Dass ein Getrenntleben in der gemeinsamen Wohnung ausreicht, ist gesetzlich geregelt. Es genügt aber nicht, wenn die Eheleute sich nur darauf verständigen, dass sie jetzt innerhalb der gemeinsamen Wohnung getrennt leben und ansonsten nichts verändern. Alle Lebensbereiche müssen getrennt werden (sog. Trennung von Tisch und Bett). Die Wohnung muss auch zwischen ihnen aufgeteilt werden, jeder Partner muss sein eigenes Zimmer haben, in dem er während des Trennungsjahres lebt und schläft. Küche und Bad können weiterhin von beiden Eheleuten nacheinander genutzt werden. Es muss eine getrennte Haushaltsführung stattfinden, d.h. jeder wäscht nur seine eigene Wäsche, putzt nur sein eigenes Zimmer, kauft selbst für sich ein und kocht nur für sich. Es muss eine getrennte Freizeitgestaltung erfolgen. Gemeinsame Unter­nehmungen oder gemeinsame Mahlzeiten nur der Kinder wegen sind weiterhin möglich. Ebenso natürlich die Zahlung von Trennungsunterhalt.

Solange beide Eheleute weiterhin in einem Schlafzimmer schlafen, das Wohnzimmer gemein­sam nutzen oder ein Ehepartner weiterhin für beide den Haushalt führt, liegt kein Getrenntleben vor.

Das Gericht hört die Beteiligten im Scheidungstermin zur Trennung an und fragt nach dem genauen Trennungszeitpunkt und den Trennungsmodalitäten.
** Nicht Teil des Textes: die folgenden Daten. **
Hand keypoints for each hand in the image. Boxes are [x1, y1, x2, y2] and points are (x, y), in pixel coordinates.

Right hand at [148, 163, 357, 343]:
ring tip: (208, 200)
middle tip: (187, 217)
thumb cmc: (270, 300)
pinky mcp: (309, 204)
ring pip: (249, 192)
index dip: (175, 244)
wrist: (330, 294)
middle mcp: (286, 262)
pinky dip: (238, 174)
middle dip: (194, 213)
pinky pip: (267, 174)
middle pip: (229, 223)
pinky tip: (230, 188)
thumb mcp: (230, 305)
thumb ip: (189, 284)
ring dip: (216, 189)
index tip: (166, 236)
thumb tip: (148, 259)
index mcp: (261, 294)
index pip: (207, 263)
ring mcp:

Übereinstimmende Schilderungen legt es seiner Entscheidung so zu Grunde. Schwierig wird es, wenn die Beteiligten dann das Leben in der Ehewohnung unterschiedlich schildern und das Leben und Schlafen in getrennten Zimmern oder die getrennte Haushaltsführung von einem der Ehepartner bestritten wird. Das Problem ist, dass das Getrenntleben in der gemeinsamen Wohnung dann oft kaum nach­gewiesen werden kann. Auch dann nicht, wenn zu Beginn die Trennung in der gemeinsamen Wohnung schriftlich vereinbart wurde. Da das kein Beweis dafür ist, dass die Aufteilung der Zimmer und die getrennte Haushaltsführung in den folgenden Monaten auch durchgehalten wurde. Die Beweislast für das Getrenntleben trägt bei einem Bestreiten ja der Antragsteller. Einen Scheidungsantrag sollte man sicherheitshalber nur dann auf ein Getrenntleben in der gemeinsamen Wohnung stützen, wenn der Antragsgegner die Trennung in der gemeinsamen Wohnung zum Ablauf des Trennungsjahres schriftlich bestätigt hat (bei einem Scheidungsantrag über scheidung-ohne-rosenkrieg.de erhalten Sie von mir mit dem Entwurf des Scheidungs­antrages ein entsprechendes Formular, welches Sie auch gerne vorab bei mir per E-Mail anfordern können). Bei einem Antrag auf Verfahrenskostenhilfe beschleunigt diese Bestätigung auch das Bewilligungsverfahren. In Betracht käme auch eine Bestätigung durch einen anderen Mitbewohner. Wer sicher gehen will, dass nach Ablauf von zwölf Monaten auch gegen den Willen des anderen Ehepartners die Scheidung durchgeführt werden kann, sollte auf getrennten Wohnungen im Trennungsjahr bestehen.